Babynames.com tells me that, “The name Quinn is primarily a gender-neutral name of Irish origin …” Recently, my parents informed me that our Norwegian relatives were shocked to learn that I had been given an Irish name. Later in life, my father-in-law wasn’t sure I should marry Jill because my people “hadn’t come over on the Mayflower.” (I wish he was with us now. One reason I have that wish is then I could share the recent genealogical news that my 11th Great Grandfather, Francis Cooke, did in fact arrive on the Mayflower.)
What is in a name? Who am I? Who are my people? A name can define who we are and to whom we belong. I recall hearing a friend question his mother for naming him after an absent father. He would hold that question as she would remind him whenever he was going out through his teenage years, “Remember who you are.” Nevertheless, years later, my friend chose that phrase as the title of his work on baptism.
I turn to naming at baptism because there is one transforming name that Christians claim, Jesus Christ. We baptize in the name of the Holy Trinity and claim to be with Jesus in his life, death, and resurrection.
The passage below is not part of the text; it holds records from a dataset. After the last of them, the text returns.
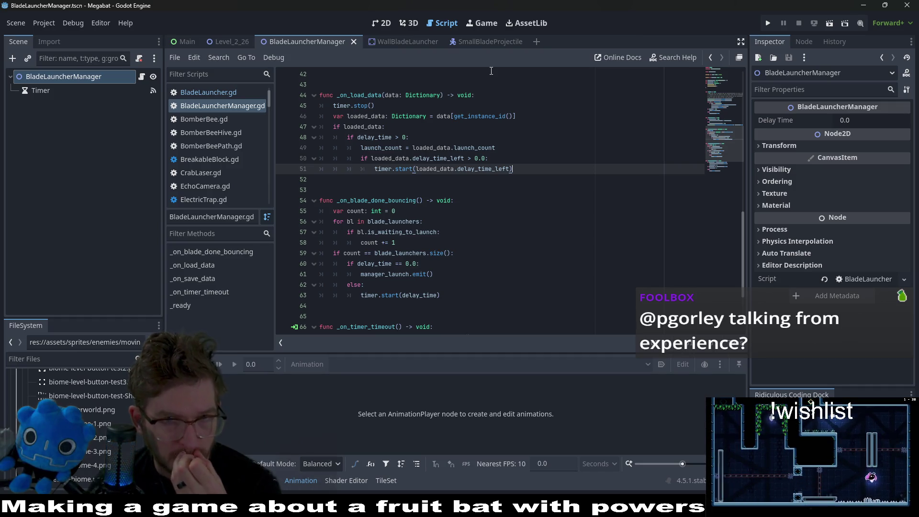
{"action": "left_click", "coordinate": [484, 42]}
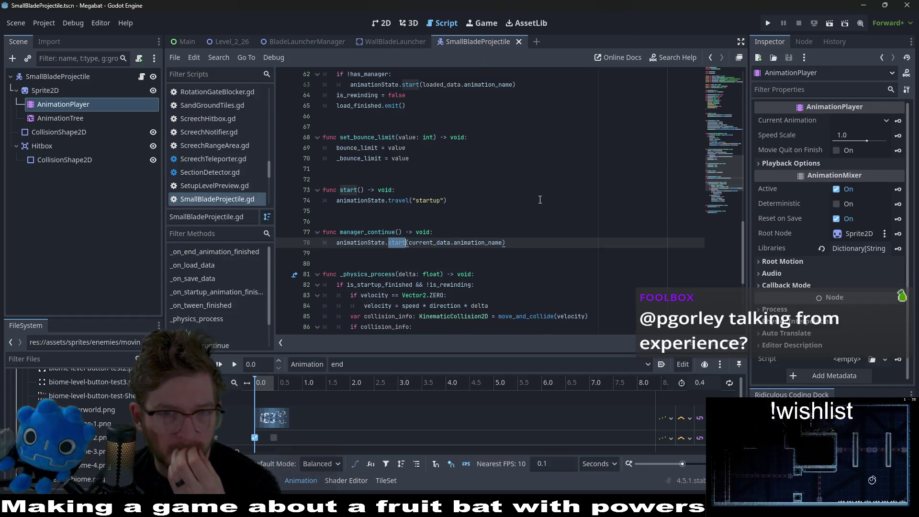
Find and select manager_continue() on line 77 of SmallBladeProjectile, then return to WallBladeLauncher.
{"action": "scroll", "coordinate": [540, 200], "scroll_direction": "up", "scroll_amount": 3}
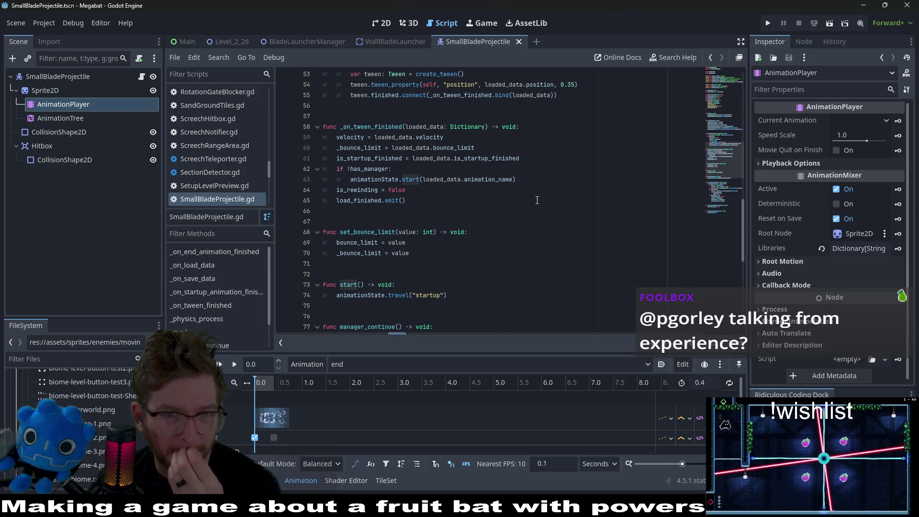
{"action": "scroll", "coordinate": [521, 187], "scroll_direction": "down", "scroll_amount": 2}
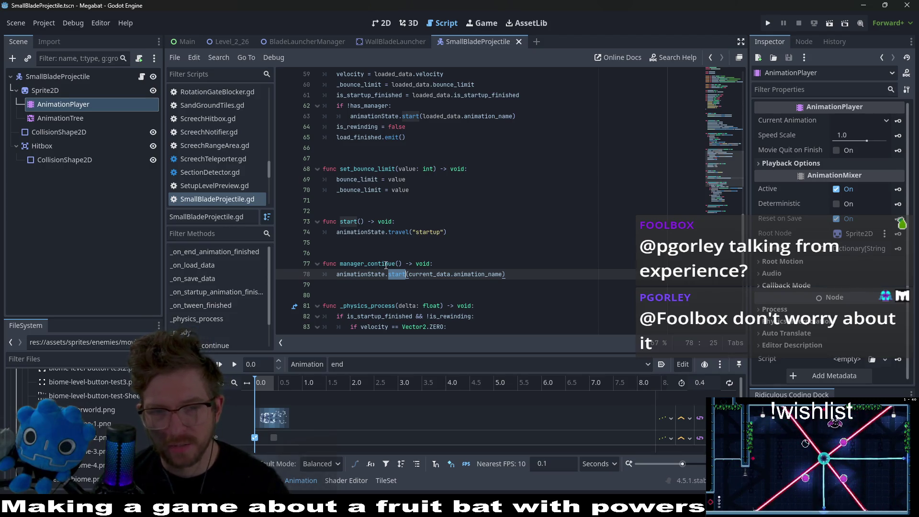
{"action": "left_click_drag", "start_coordinate": [403, 263], "coordinate": [340, 264]}
{"action": "key", "text": "ctrl+c"}
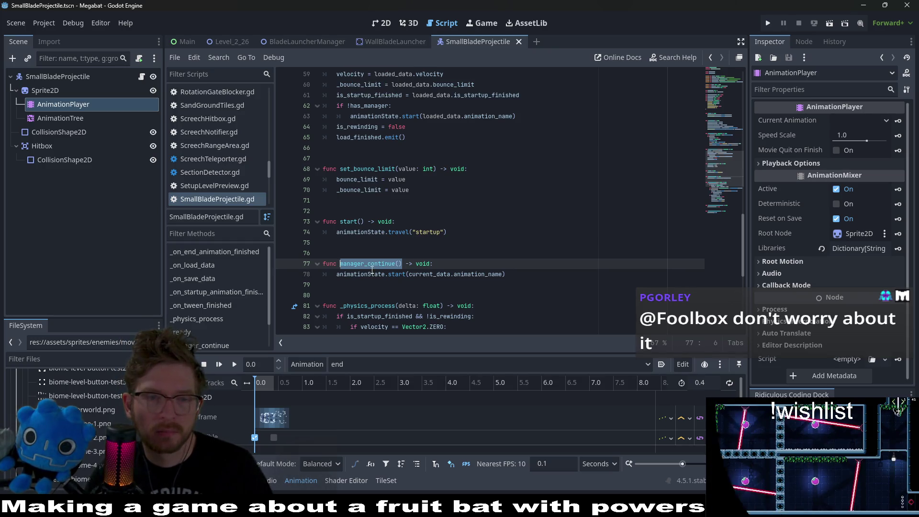
{"action": "left_click", "coordinate": [396, 40]}
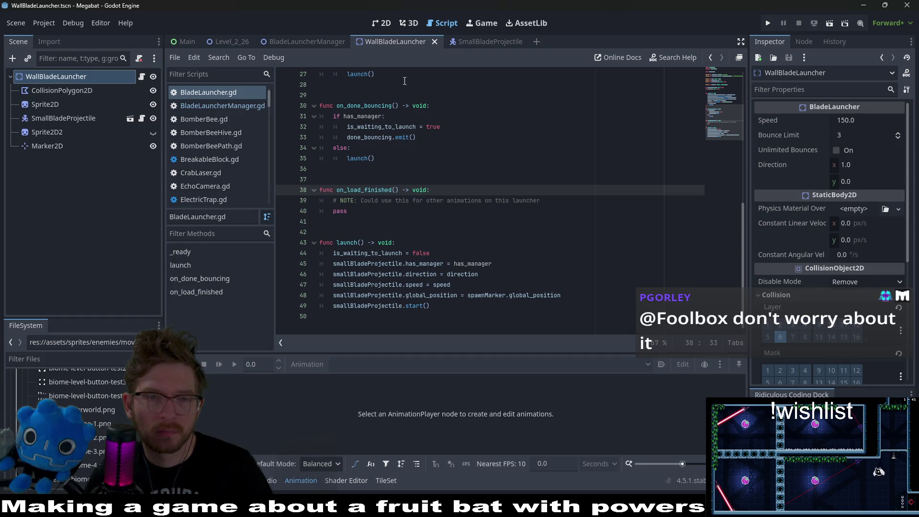
Make room for a new function below on_load_finished, undoing a misplaced paste.
{"action": "left_click", "coordinate": [376, 226]}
This process of engrafting into the Body of Christ establishes a self-correcting spirit of hopeful transformation. The family tree of Christian faith is ever changing and renewing. The image of God is dynamic and hopeful, particularly when seen through the life of the one who suffered, died, and is risen.
One challenge for our reflection was to consider writing a question and answer for a catechism. I suppose that if I were to reflect on further on identity, I would want to ponder deeply the many dynamics of being the Body of Christ. Here is a catechism question and answer I would write:
Question: How are we the Body of Christ?
Answer: The strong love of God connects many members into a common life. The body of Christ is God’s reconciling presence and purpose in Creation. Our baptism is a grace-filled act that unites us with the embodied life, death, and resurrection of Jesus Christ. We place discipleship in Christ on our shoulders like a garment of gratitude as we seek to demonstrate God’s presence and purpose. With every heartbeat, God joins our lives in this shared identity until the completion of our baptism in death and our joyful communion with the risen Christ.